住吉のような大学中退で真っ白な経歴でも労せず入れる簡単な仕事ではあるが、同時に入ってからが大変な仕事でもある。
住吉にも小佐田の気持ちは理解出来た。
「住吉さんは最初の頃はどんな感じでした?」
そんな住吉に小佐田が聞いた。
「初めのうちは周りが結構フォローしてくれてたと思うよ」
「そうそう出来ないところは周りがフォローしてくれるんだから俺みたいにテキトーにやればいいんだよ。
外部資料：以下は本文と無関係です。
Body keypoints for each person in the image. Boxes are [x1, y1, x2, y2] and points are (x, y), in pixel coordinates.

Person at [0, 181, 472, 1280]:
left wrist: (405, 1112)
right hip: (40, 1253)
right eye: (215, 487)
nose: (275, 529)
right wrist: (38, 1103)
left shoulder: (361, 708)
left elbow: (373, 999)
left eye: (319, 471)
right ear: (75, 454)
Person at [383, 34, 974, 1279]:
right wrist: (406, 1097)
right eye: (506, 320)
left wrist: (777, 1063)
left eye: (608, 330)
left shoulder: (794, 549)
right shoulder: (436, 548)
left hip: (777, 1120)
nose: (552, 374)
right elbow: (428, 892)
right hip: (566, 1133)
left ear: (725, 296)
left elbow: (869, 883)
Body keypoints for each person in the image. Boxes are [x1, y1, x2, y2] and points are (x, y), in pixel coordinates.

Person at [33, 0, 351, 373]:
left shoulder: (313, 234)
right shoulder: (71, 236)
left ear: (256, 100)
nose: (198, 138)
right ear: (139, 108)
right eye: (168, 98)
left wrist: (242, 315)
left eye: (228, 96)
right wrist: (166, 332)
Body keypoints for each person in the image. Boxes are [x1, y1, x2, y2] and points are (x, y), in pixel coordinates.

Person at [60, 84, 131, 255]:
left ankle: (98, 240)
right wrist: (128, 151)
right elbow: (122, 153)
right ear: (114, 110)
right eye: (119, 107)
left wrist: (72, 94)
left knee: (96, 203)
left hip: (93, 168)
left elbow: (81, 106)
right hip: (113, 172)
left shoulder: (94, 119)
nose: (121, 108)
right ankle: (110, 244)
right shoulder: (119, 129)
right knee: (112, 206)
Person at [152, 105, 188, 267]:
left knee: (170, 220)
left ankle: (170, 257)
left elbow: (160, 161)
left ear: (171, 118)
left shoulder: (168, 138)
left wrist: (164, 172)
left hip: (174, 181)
手の抜き方は今日一日でちゃんと教えるし」
「ありがとうございます」
小佐田は門脇のアドバイスに控えめに笑った。
小佐田は冗談だと思っているかもしれないが、実際に門脇は手を抜けるところは堂々と手を抜いている。
現在四十代前半の門脇はおよそ七年前にプロレスラーの仕事を辞めて、そこからすぐに介護の職に就いたらしい。
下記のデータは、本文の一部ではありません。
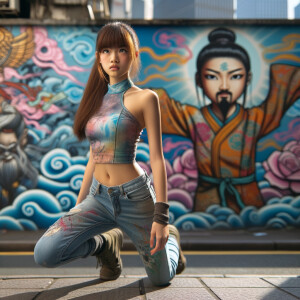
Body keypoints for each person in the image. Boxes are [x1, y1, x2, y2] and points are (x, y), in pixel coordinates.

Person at [34, 22, 186, 286]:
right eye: (105, 50)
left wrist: (161, 218)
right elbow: (94, 156)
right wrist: (78, 204)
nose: (113, 57)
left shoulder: (145, 98)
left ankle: (170, 240)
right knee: (45, 253)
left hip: (136, 199)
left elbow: (158, 160)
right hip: (97, 197)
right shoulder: (95, 99)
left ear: (134, 54)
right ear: (98, 58)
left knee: (161, 279)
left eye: (122, 50)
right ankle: (106, 244)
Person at [156, 27, 300, 213]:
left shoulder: (256, 118)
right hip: (208, 201)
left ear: (248, 79)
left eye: (235, 76)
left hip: (248, 200)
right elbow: (158, 104)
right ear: (199, 80)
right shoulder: (192, 117)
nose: (224, 86)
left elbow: (284, 90)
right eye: (212, 77)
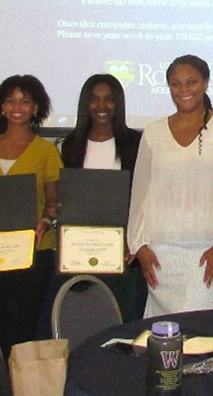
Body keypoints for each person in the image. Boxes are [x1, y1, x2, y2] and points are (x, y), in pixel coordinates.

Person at [128, 55, 213, 316]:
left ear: (206, 83)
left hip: (210, 252)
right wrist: (139, 246)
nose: (183, 90)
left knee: (198, 330)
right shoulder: (153, 133)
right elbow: (140, 193)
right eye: (175, 84)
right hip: (161, 254)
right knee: (164, 335)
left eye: (191, 82)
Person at [0, 74, 62, 352]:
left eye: (25, 101)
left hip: (34, 250)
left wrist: (44, 221)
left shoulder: (46, 151)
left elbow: (53, 203)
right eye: (10, 100)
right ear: (1, 106)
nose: (17, 106)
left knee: (25, 326)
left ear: (36, 108)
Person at [57, 74, 146, 322]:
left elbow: (144, 197)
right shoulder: (71, 144)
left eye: (109, 99)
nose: (102, 106)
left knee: (121, 318)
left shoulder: (136, 143)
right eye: (94, 100)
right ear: (86, 104)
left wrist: (135, 241)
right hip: (81, 248)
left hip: (123, 250)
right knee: (86, 319)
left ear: (118, 103)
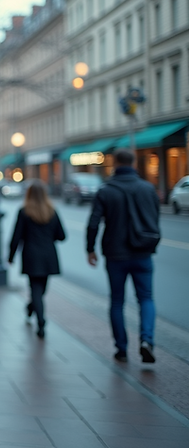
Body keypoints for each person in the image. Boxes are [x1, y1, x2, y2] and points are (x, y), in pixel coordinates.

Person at [87, 148, 160, 364]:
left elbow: (93, 223)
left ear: (115, 164)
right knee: (146, 298)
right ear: (134, 163)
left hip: (115, 254)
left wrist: (90, 249)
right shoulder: (148, 188)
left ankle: (121, 348)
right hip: (143, 252)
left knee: (117, 301)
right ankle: (147, 340)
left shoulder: (106, 190)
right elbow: (154, 219)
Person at [8, 182, 65, 339]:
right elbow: (61, 235)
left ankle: (31, 308)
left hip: (31, 255)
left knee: (37, 290)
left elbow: (16, 236)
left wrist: (11, 256)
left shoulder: (24, 212)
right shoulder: (52, 211)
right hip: (48, 255)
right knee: (40, 290)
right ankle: (40, 321)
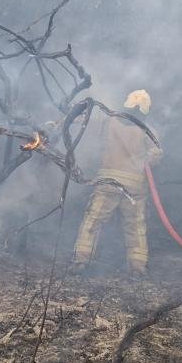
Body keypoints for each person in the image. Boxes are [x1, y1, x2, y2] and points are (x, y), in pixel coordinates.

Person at [71, 89, 162, 276]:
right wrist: (142, 162)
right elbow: (157, 154)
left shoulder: (109, 121)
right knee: (135, 226)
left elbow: (86, 127)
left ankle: (81, 261)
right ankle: (138, 268)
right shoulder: (147, 129)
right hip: (135, 185)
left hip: (108, 182)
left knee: (93, 221)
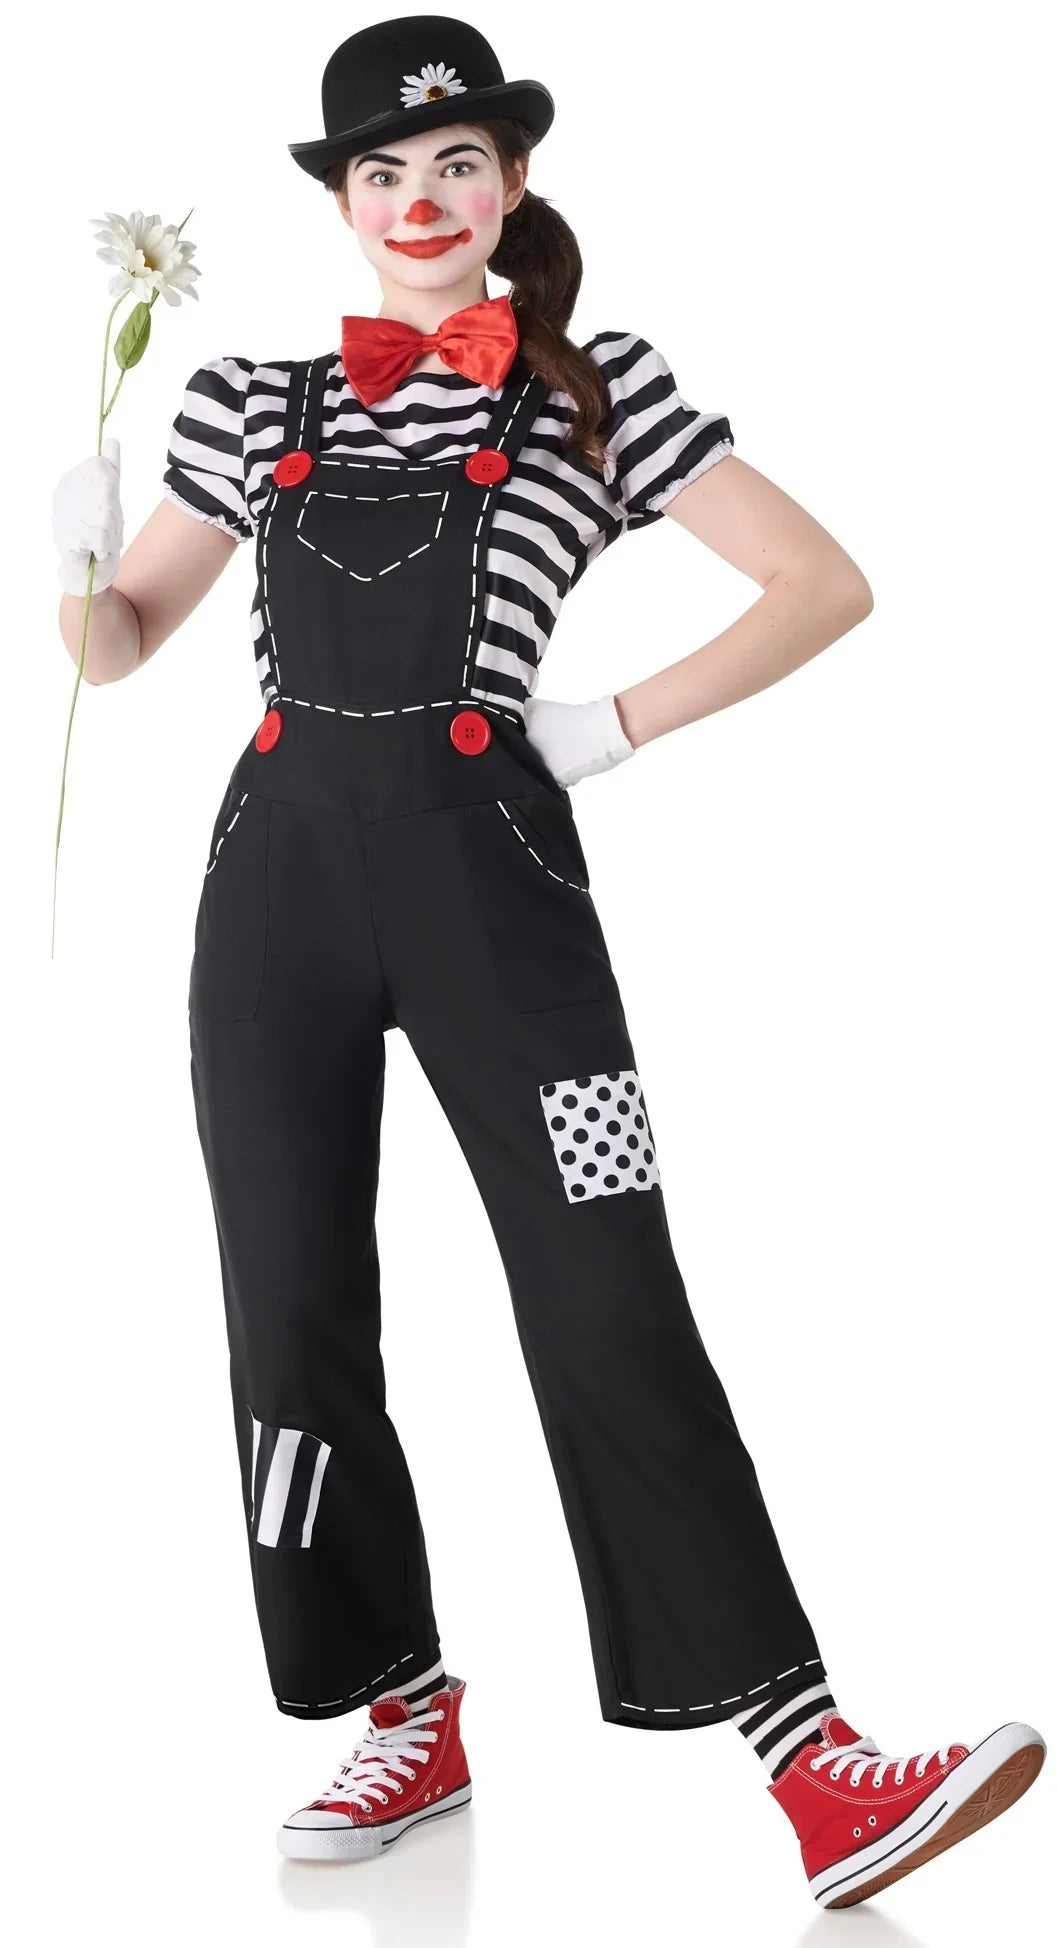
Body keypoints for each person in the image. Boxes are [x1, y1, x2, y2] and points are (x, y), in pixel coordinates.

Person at [52, 13, 1044, 1907]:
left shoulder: (601, 391)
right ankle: (397, 1711)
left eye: (457, 166)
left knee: (606, 1289)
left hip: (500, 887)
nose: (421, 201)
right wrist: (73, 565)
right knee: (288, 1304)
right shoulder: (249, 400)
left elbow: (822, 585)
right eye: (384, 173)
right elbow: (118, 655)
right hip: (270, 900)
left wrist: (610, 723)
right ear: (343, 203)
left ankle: (812, 1762)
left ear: (510, 184)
介護士として七年も働いてきたベテランなだけあって、門脇は手を抜けるところと抜き方を熟知している。
これは介護士として決して褒められたスキルではないが、人手不足が深刻で日々忙しない介護の職場において自分を守るために大事なスキルでもある。
この深緑の郷も例外なく忙しい職場だ。
要領よく働いていかないと、いくらでも残業がかさんでしまう。
実際に見たわけではないが、おそらく誰しもがそれなりに手を抜いて折り合いをつけながら働いているはずだ。
門脇の場合は手を抜き過ぎるところがあるが、それでも必要なことはこなしているため正面切って文句を言う人はいない。
それくらい忙しく、人手不足な仕事だった。
それに門脇の場合はなんだかんだで人当たりがいい。消極的な住吉にもいちいち話しかけてくるし、今回も小佐田に対し面倒見のいい一面を出していた。
「何か困ったことがあったら、その都度周りの人に助けを求めれば大丈夫だから。みんな快く助けてくれるよ」
「他の人も大変なのにそんなに頼っちゃって大丈夫ですか?」
「大丈夫。小佐田くんのフォローは深緑の郷の全介護スタッフにとって今現在の最優先事項だから」
「どうしてですか?」
小佐田はキョトンとした顔で尋ねる。
門脇の答えは明快だった。
「みんな小佐田くんに辞められたら困るからだよ」
「ああ、なるほど」
妙に説得力がある。
介護の職場は門戸が広すぎるせいもあって人の出入りが激しい。
実際、深緑の郷でも人が入ってきたと思ったら、小佐田の同僚の女の子のように気づいた時には出ていってしまっていたりする。
しかし、それなのに人手不足のため、いつもギリギリの人員で業務が組まれており、急な欠員が出るとその日出勤の残りの介護スタッフに皺寄せがくる。
だからこそ住吉や小佐田のような常勤スタッフの定着はこの施設の課題になっていると住吉も入社当初に聞かされたことがある。
小佐田もこれには納得がいったようでその後の業務では門脇に張り付き、終業まで門脇から手の抜き方を盗むことに集中していた。
そして翌日。
小佐田の一人での勤務が始まる初日。
小佐田にとって苦難の日が幕を開けた。